Release early, release often

People like releases. I got tired of waiting for a glib 2.3.0 release, so I released a glibmm 2.3.0 that depends on glib 2.2, so that I can get the code out there. The same day, we got a new contributor (J. Abelardo Gutierrez) who asked how he could help and had a patch to us in hours.

There's still no gtkmm 2.3.0 because that really does need GTK+ 2.3. I still haven't tracked down the strange treeview crash with GTK+ cvs HEAD, and I don't have a real connection anymore, but before I left Nuernberg I did several dated checkouts of GTK+, so hopefully I'll track it down. In the meantime, I strongly encourage everybody to hack on glibmm and gtkmm in cvs. There is new fun API that needs to be wrapped.
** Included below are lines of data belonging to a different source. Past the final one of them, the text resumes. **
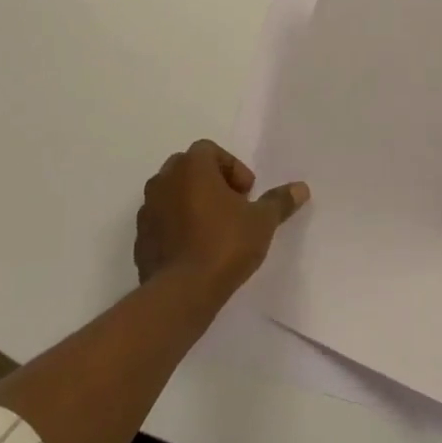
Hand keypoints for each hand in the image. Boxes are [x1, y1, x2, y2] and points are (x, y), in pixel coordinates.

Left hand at [135, 140, 309, 295]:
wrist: (181, 292)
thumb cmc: (224, 245)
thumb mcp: (262, 222)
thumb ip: (279, 201)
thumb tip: (301, 188)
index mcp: (192, 167)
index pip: (210, 150)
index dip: (232, 167)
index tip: (247, 194)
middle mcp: (164, 180)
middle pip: (189, 168)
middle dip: (211, 182)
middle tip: (232, 207)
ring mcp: (148, 209)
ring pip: (172, 194)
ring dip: (191, 203)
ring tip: (214, 230)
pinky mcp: (140, 237)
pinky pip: (161, 221)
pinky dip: (176, 226)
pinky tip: (195, 250)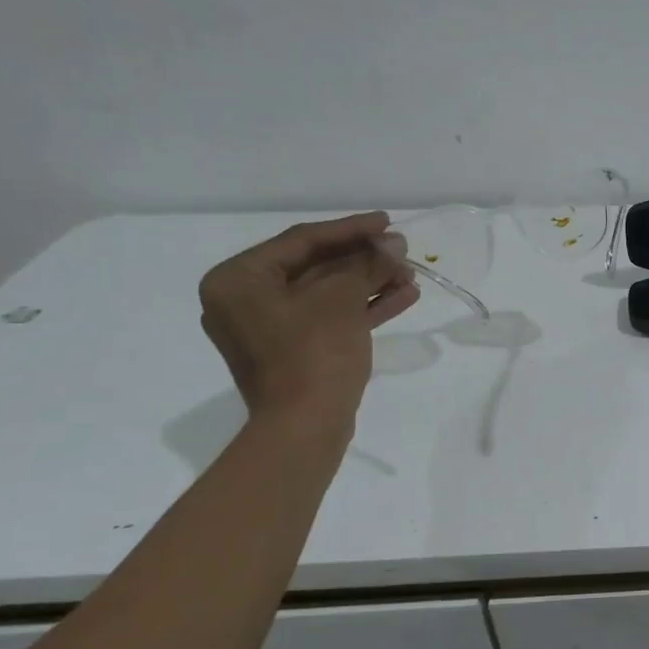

Because everybody wants libgdamm (C++ wrapper for libgda – generic database API) but nobody seems to want to do the work, I put out a release of the stuff that's been sitting in cvs for a while. Hopefully someone will pick it up.

I'd really like to release a tarball of libgnomeprint*mm, some time but it's been very difficult to get the necessary patches into libgnomeprint. Apparently that's going to get better soon. libgnomeprint, being purely postscript based, isn't the future of printing APIs in GTK+/GNOME. I hear that Cairo (previously Xr) might better unify the screen and print rendering APIs. But it would be nice to have the intermediate solution available to C++ coders.

GNOME

The new GNOME 2.5/2.6 schedule and organisation stuff AKA start pages is up, and jhbuild's gnome26 moduleset has switched to GTK+ HEAD (2.3), so the fun is starting. I really wish that I had my non-sleeping hours to work on it.

Planet GNOME was a great idea (jdub's). It's a great way to see what people are up to, and I think it really energises people. I believe in structural solutions.